SUPPLIED MATERIAL:
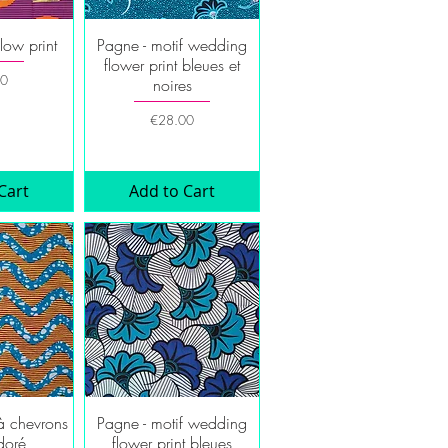
low print
Pagne - motif wedding
iew
Quick View
flower print bleues et
00
noires
Price
€28.00
Cart
Add to Cart
 à chevrons
Pagne - motif wedding
iew
Quick View
doré
flower print bleues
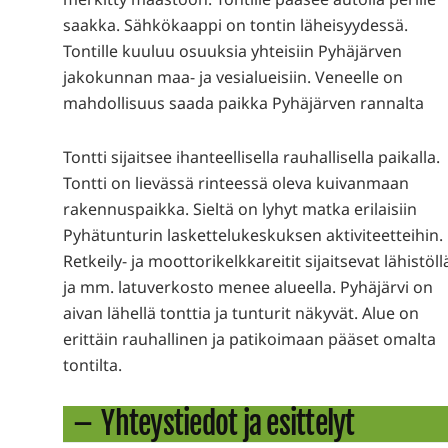
saakka. Sähkökaappi on tontin läheisyydessä.
Tontille kuuluu osuuksia yhteisiin Pyhäjärven
jakokunnan maa- ja vesialueisiin. Veneelle on
mahdollisuus saada paikka Pyhäjärven rannalta
Tontti sijaitsee ihanteellisella rauhallisella paikalla.
Tontti on lievässä rinteessä oleva kuivanmaan
rakennuspaikka. Sieltä on lyhyt matka erilaisiin
Pyhätunturin laskettelukeskuksen aktiviteetteihin.
Retkeily- ja moottorikelkkareitit sijaitsevat lähistöll
ja mm. latuverkosto menee alueella. Pyhäjärvi on
aivan lähellä tonttia ja tunturit näkyvät. Alue on
erittäin rauhallinen ja patikoimaan pääset omalta
tontilta.
Yhteystiedot ja esittelyt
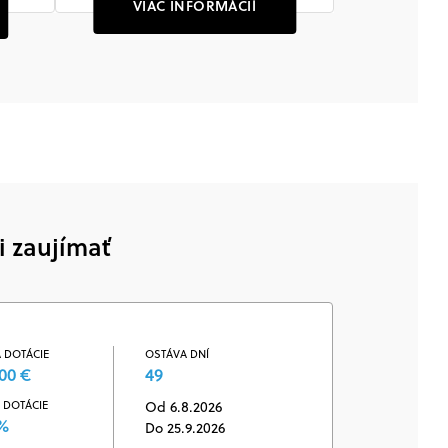
VIAC INFORMÁCIÍ
i zaujímať
 DOTÁCIE
OSTÁVA DNÍ
00 €
49
 DOTÁCIE
Od 6.8.2026
 %
Do 25.9.2026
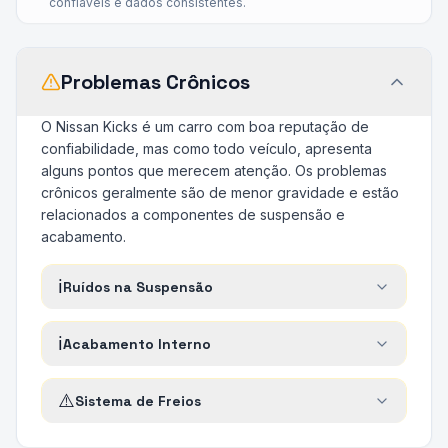
confiáveis e dados consistentes.
Problemas Crônicos
O Nissan Kicks é um carro com boa reputação de
confiabilidade, mas como todo veículo, apresenta
alguns pontos que merecem atenção. Os problemas
crônicos geralmente são de menor gravidade e estão
relacionados a componentes de suspensão e
acabamento.
ℹ️
Ruídos na Suspensão
ℹ️
Acabamento Interno
⚠️
Sistema de Freios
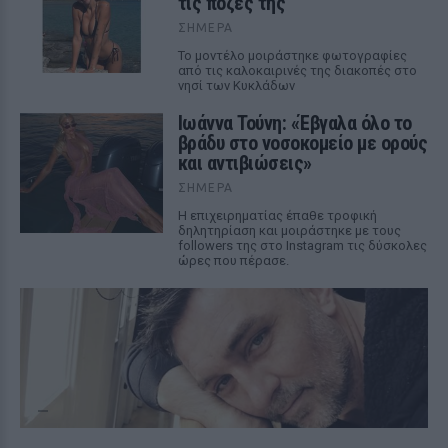
τις πόζες της
ΣΉΜΕΡΑ
Το μοντέλο μοιράστηκε φωτογραφίες
από τις καλοκαιρινές της διακοπές στο
νησί των Κυκλάδων
Ιωάννα Τούνη: «Έβγαλα όλο το
βράδυ στο νοσοκομείο με ορούς
και αντιβιώσεις»
ΣΉΜΕΡΑ
Η επιχειρηματίας έπαθε τροφική
δηλητηρίαση και μοιράστηκε με τους
followers της στο Instagram τις δύσκολες
ώρες που πέρασε.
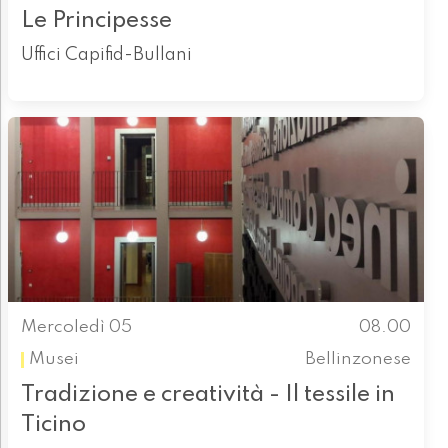
Le Principesse
Uffici Capifid-Bullani
Mercoledì 05
08.00
Musei
Bellinzonese
Tradizione e creatività - Il tessile in
Ticino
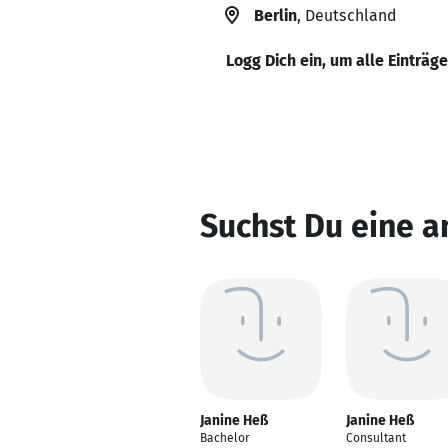
Berlin
, Deutschland
Logg Dich ein, um alle Einträg
Suchst Du eine a
Janine Heß
Janine Heß
Bachelor
Consultant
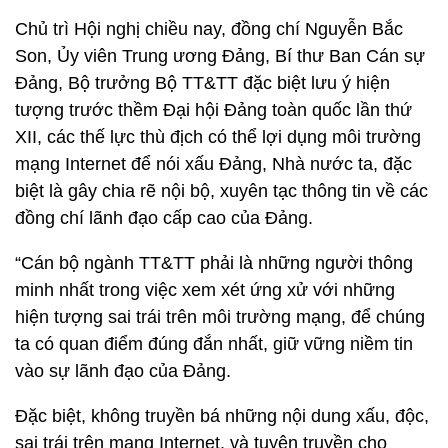
Chủ trì Hội nghị chiều nay, đồng chí Nguyễn Bắc
Son, Ủy viên Trung ương Đảng, Bí thư Ban Cán sự
Đảng, Bộ trưởng Bộ TT&TT đặc biệt lưu ý hiện
tượng trước thềm Đại hội Đảng toàn quốc lần thứ
XII, các thế lực thù địch có thể lợi dụng môi trường
mạng Internet để nói xấu Đảng, Nhà nước ta, đặc
biệt là gây chia rẽ nội bộ, xuyên tạc thông tin về các
đồng chí lãnh đạo cấp cao của Đảng.
“Cán bộ ngành TT&TT phải là những người thông
minh nhất trong việc xem xét ứng xử với những
hiện tượng sai trái trên môi trường mạng, để chúng
ta có quan điểm đúng đắn nhất, giữ vững niềm tin
vào sự lãnh đạo của Đảng.
Đặc biệt, không truyền bá những nội dung xấu, độc,
sai trái trên mạng Internet, và tuyên truyền cho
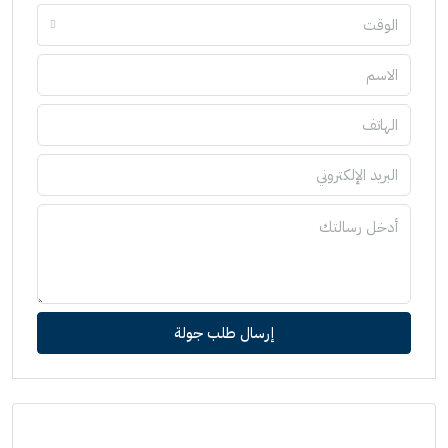
الوقت
إرسال طلب جولة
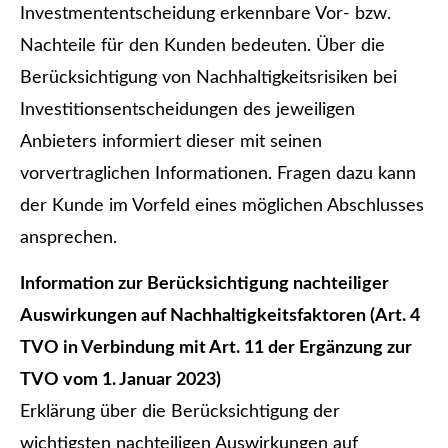
Investmententscheidung erkennbare Vor- bzw.
Nachteile für den Kunden bedeuten. Über die
Berücksichtigung von Nachhaltigkeitsrisiken bei
Investitionsentscheidungen des jeweiligen
Anbieters informiert dieser mit seinen
vorvertraglichen Informationen. Fragen dazu kann
der Kunde im Vorfeld eines möglichen Abschlusses
ansprechen.
Information zur Berücksichtigung nachteiliger
Auswirkungen auf Nachhaltigkeitsfaktoren (Art. 4
TVO in Verbindung mit Art. 11 der Ergänzung zur
TVO vom 1. Januar 2023)
Erklärung über die Berücksichtigung der
wichtigsten nachteiligen Auswirkungen auf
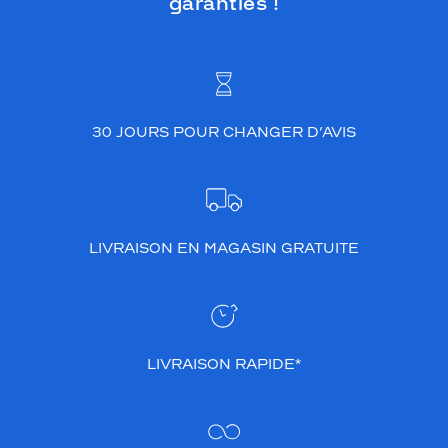
garanties !
30 JOURS POUR CHANGER D’AVIS
LIVRAISON EN MAGASIN GRATUITE
LIVRAISON RAPIDE*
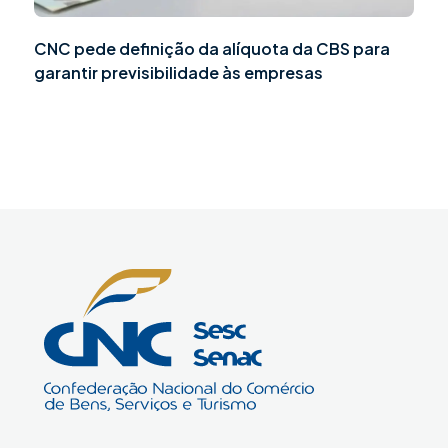
CNC pede definição da alíquota da CBS para
garantir previsibilidade às empresas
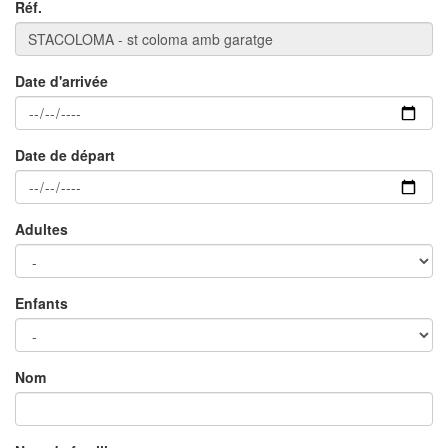
Réf.
Date d'arrivée
Date de départ
Adultes
×
Enfants
Nom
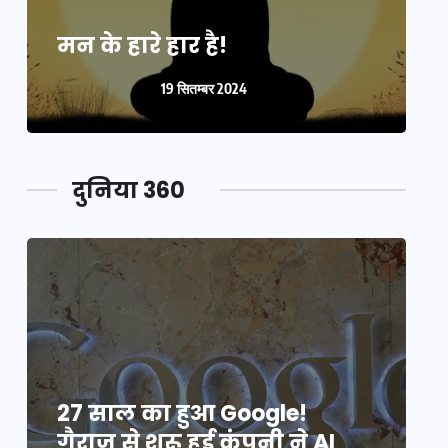
मन के हारे हार है!
म
19 सितम्बर 2024
दुनिया 360
27 साल का हुआ Google!
2
गैराज से शुरू हुई कंपनी ने AI
ग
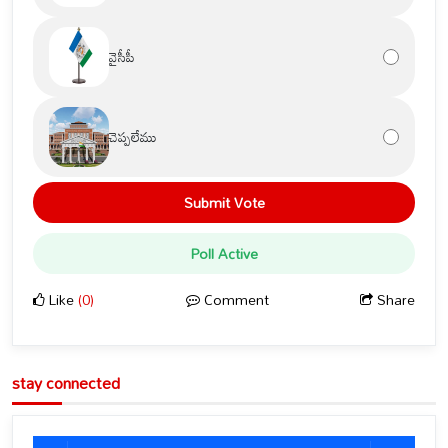
వైసీపీ
చెప్పలేము
Submit Vote
Poll Active
Like
(0)
Comment
Share
stay connected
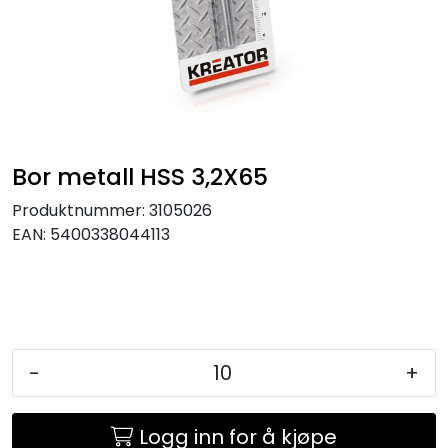
KJØKKEN
MØBLER
GAVESETT
Bor metall HSS 3,2X65
ACCESSORIES
Produktnummer:
3105026
EAN:
5400338044113
JUL
-
+
Logg inn for å kjøpe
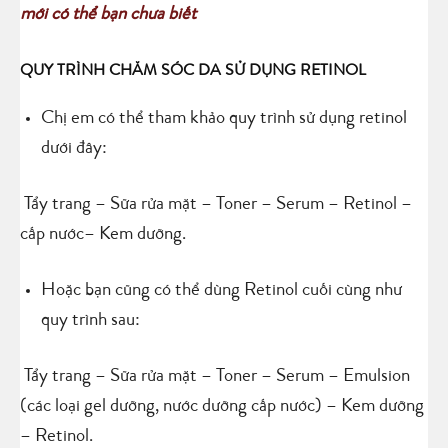
mới có thể bạn chưa biết
QUY TRÌNH CHĂM SÓC DA SỬ DỤNG RETINOL
Chị em có thể tham khảo quy trình sử dụng retinol
dưới đây:
Tẩy trang – Sữa rửa mặt – Toner – Serum – Retinol –
cấp nước– Kem dưỡng.
Hoặc bạn cũng có thể dùng Retinol cuối cùng như
quy trình sau:
Tẩy trang – Sữa rửa mặt – Toner – Serum – Emulsion
(các loại gel dưỡng, nước dưỡng cấp nước) – Kem dưỡng
– Retinol.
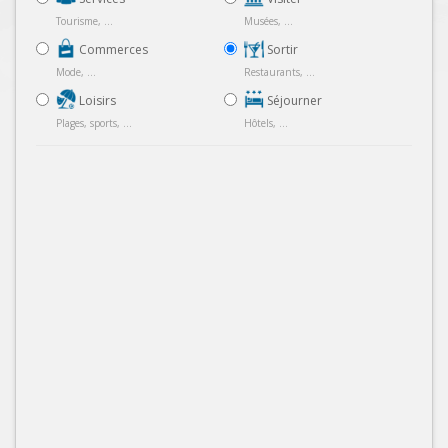
Tourisme, ...
Musées, ...
Commerces
Sortir
Mode, ...
Restaurants, ...
Loisirs
Séjourner
Plages, sports, ...
Hôtels, ...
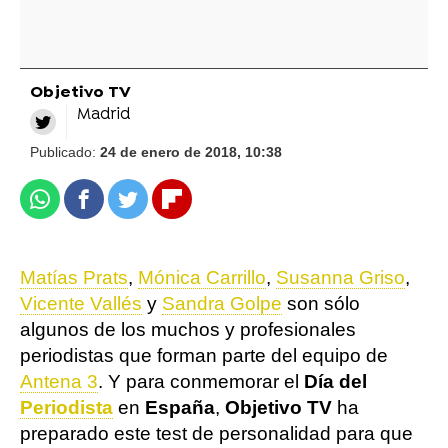
Objetivo TV
Madrid
Publicado:
24 de enero de 2018, 10:38
Whatsapp
Facebook
Twitter
Flipboard
Matías Prats
,
Mónica Carrillo
,
Susanna Griso
,
Vicente Vallés
y
Sandra Golpe
son sólo
algunos de los muchos y profesionales
periodistas que forman parte del equipo de
Antena 3
. Y para conmemorar el
Día del
Periodista
en
España
,
Objetivo TV
ha
preparado este test de personalidad para que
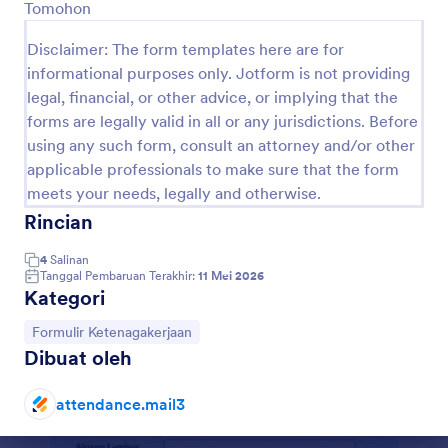
Tomohon
Pratinjau
Disclaimer: The form templates here are for
informational purposes only. Jotform is not providing
legal, financial, or other advice, or implying that the
forms are legally valid in all or any jurisdictions. Before
using any such form, consult an attorney and/or other
applicable professionals to make sure that the form
meets your needs, legally and otherwise.
Rincian
4
Salinan
Tanggal Pembaruan Terakhir:
11 Mei 2026
Kategori
Buka Kategori:
Formulir Ketenagakerjaan
Dibuat oleh
attendance.mail3
Akhir dialog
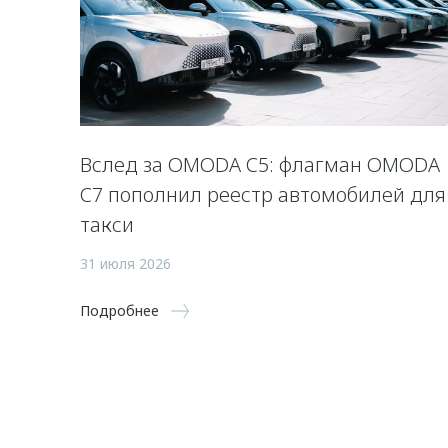
Вслед за OMODA C5: флагман OMODA
C7 пополнил реестр автомобилей для
такси
31 июля 2026
Подробнее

ABOUT THIS EXERCISE: How many lines in the listing above contain the word "that"? Reply with the number alone.

ANSWER FOR THIS EXERCISE: 2